Третий звонок - стр. 17
Я согласился с этой очевидной истиной. Но от этого не делалось ни веселей, ни понятней, как жить дальше. Уходили в безвозвратное прошлое все наши пярнуские посиделки, культурабенды, поэтические вечера – не только в Политехническом, но где бы то ни было. Сменялась эпоха, умирали друзья. Те, некоторые, были «далече», а «иных» становилось все больше и больше.
В конце 80-х я проводил в последний путь вслед за Ильей Авербахом, Андрюшей Мироновым, Юрием Богатыревым сначала – Арсения Тарковского, затем Натана Эйдельмана, затем Давида Самойлова, и вот-вот должен был уйти из жизни мой друг, режиссер Борис Галантер. Круг моих московских друзей становился все уже. Но, сужаясь, он, увы, не становился теснее. И это тоже была примета нового времени. Озабоченные и растерянные, мои друзья метались в поисках стабильности, просто-напросто – заработка в новых условиях перестройки и начавшихся экономических перемен. Мы теперь встречались в основном на похоронах и поминках, лишь иногда дома на кухне. Реже, чем раньше, еще и потому, что добраться друг до друга или принять кого-то хлебом-солью становилось для таких, как мы, серьезной проблемой. О том, чтобы, как в старину, пригласить в ресторан Дома кино или Дома литераторов компашку близких и закатить банкет на 10–15 персон, и речи быть не могло! Да и разговоры наши, когда встречались, делались все озабоченней и грустней. Иногда складывалось впечатление, что собрались поныть и поплакаться друг другу в жилетку. Рвались, видоизменялись теплые дружеские связи. Последние нити, связывающие меня с Москвой, ослабевали. И, как неотвратимо стареющий, предчувствующий конец жизни князь Болконский, искавший, где ему постелиться на ночь, избегая привычного дивана, кровати, угла под образами, в страхе обрести там смертный одр, я стал искать место – если уж нельзя было изменить время, – где я смог бы избежать затухания, окисления, депрессии.
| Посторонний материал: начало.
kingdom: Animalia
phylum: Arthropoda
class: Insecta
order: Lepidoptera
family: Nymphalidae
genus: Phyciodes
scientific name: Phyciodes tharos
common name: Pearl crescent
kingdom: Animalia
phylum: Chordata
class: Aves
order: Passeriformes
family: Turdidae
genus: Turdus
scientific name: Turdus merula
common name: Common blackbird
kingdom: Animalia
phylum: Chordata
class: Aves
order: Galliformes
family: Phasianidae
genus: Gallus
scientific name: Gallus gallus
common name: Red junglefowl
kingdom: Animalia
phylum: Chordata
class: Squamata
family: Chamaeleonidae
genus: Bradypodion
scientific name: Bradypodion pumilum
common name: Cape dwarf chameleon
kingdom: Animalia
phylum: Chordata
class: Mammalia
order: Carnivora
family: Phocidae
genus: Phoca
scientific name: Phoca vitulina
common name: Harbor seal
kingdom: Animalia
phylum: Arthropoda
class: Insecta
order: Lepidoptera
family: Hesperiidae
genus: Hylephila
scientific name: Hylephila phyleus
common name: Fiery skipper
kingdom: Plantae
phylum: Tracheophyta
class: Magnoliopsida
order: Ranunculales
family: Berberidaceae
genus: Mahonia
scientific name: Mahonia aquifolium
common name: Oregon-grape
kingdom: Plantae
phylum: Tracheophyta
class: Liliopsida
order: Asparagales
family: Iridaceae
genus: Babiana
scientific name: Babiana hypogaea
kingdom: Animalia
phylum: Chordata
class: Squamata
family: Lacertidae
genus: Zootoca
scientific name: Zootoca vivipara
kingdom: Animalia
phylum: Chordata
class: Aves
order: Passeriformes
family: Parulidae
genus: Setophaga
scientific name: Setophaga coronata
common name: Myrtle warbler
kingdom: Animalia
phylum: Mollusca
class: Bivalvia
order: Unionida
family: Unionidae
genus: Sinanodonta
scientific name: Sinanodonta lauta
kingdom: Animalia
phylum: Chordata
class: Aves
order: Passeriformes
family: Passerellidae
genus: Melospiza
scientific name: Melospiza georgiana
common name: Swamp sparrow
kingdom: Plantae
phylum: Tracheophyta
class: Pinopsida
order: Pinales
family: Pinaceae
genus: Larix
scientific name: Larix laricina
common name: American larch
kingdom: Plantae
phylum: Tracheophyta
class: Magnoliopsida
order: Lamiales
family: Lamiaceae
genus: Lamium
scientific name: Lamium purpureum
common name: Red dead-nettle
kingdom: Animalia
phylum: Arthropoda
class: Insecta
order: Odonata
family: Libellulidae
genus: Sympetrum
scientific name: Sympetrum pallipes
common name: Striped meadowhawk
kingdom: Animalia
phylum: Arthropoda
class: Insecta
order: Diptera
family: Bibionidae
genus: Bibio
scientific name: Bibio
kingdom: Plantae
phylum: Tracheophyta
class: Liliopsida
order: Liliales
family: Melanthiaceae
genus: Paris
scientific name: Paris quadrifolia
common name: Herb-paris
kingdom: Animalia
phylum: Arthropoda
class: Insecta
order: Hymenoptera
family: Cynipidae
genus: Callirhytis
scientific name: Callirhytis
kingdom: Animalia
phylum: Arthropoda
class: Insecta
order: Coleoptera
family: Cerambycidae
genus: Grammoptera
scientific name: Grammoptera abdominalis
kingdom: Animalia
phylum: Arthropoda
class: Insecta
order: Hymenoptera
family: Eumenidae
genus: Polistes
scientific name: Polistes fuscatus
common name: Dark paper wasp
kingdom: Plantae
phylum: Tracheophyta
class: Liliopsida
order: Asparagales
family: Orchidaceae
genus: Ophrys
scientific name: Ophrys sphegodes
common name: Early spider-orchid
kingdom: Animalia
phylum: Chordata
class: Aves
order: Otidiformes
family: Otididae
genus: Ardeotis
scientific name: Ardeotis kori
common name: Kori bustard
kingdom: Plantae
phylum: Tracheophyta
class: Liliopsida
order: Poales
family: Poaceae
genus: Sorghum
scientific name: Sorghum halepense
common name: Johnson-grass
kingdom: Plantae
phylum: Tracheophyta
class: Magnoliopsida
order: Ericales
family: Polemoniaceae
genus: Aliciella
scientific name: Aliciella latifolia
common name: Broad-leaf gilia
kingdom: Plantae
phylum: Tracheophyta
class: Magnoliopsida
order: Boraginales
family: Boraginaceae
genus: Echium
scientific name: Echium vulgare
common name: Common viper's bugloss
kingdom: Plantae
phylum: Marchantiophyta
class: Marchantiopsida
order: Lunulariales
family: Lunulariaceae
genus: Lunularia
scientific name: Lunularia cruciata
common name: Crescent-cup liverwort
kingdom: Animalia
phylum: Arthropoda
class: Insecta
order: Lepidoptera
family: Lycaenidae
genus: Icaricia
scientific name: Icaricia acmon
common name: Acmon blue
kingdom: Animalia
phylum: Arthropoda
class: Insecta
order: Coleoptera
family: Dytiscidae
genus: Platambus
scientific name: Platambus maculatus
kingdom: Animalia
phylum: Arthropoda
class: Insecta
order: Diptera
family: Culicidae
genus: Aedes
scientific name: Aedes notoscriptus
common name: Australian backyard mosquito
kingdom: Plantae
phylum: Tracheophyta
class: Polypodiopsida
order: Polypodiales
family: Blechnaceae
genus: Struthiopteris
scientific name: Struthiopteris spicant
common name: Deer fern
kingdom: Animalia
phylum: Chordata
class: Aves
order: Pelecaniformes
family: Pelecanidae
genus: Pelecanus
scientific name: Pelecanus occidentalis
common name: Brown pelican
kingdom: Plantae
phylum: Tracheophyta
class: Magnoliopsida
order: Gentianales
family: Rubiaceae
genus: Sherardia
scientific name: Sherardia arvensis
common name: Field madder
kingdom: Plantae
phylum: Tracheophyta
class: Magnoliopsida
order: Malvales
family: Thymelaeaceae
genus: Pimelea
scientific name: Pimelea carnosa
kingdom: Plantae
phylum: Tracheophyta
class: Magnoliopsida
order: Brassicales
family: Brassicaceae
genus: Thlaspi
И вот в декабре 1990 года возник соблазн примкнуть к группе Арье – Мальцева, в порядке пробы поехать с ними на разведку в Израиль, поглядеть, что там и как; понять для себя, что это за русскоязычный театр они придумывают и смогу ли я в нем работать. Сказано – сделано.
Эта первая проверочная поездка в Израиль была бы вполне хороша, успешна, все было бы изумительно-замечательно: и Иерусалим, и Стена плача, и море, и природа, и банкеты, и вкусная еда, и дешевая водка, и встречи со старыми друзьями, поселившимися там двадцать лет назад, – словом, все-все было бы «бэсэдер» (в порядке), если бы не одно маленькое обстоятельство. Мне за эти две недели пребывания нужно было прийти к окончательному решению: ехать сюда или оставаться в Москве? За эти две недели концертов-спектаклей, которые собрал и организовал режиссер Евгений Арье, за эти 14 дней впечатлений, застолий, разговоров с людьми, обсуждений со своими – с Гришей Лямпе, с Леней Каневским, – которые, как и я, еще только решались (Валя Никулин и Люда Хмельницкая уже решились), несмотря на липкую жару, чужой пейзаж, абсолютно иной, пугающий меня язык – вязь надписей на нем этакими рыболовными крючками над витринами магазинов и в огнях неоновых реклам, – следовало решить, дать ответ себе и другим на вопрос: способен я, в свои 56 лет, круто изменить жизнь в попытке обновления? Или просто вернуться в Москву, привезти домашним израильские сувениры, туристские рассказы о земле их предков и на этом окончательно поставить точку, продолжая предопределенный мне судьбой привычный путь?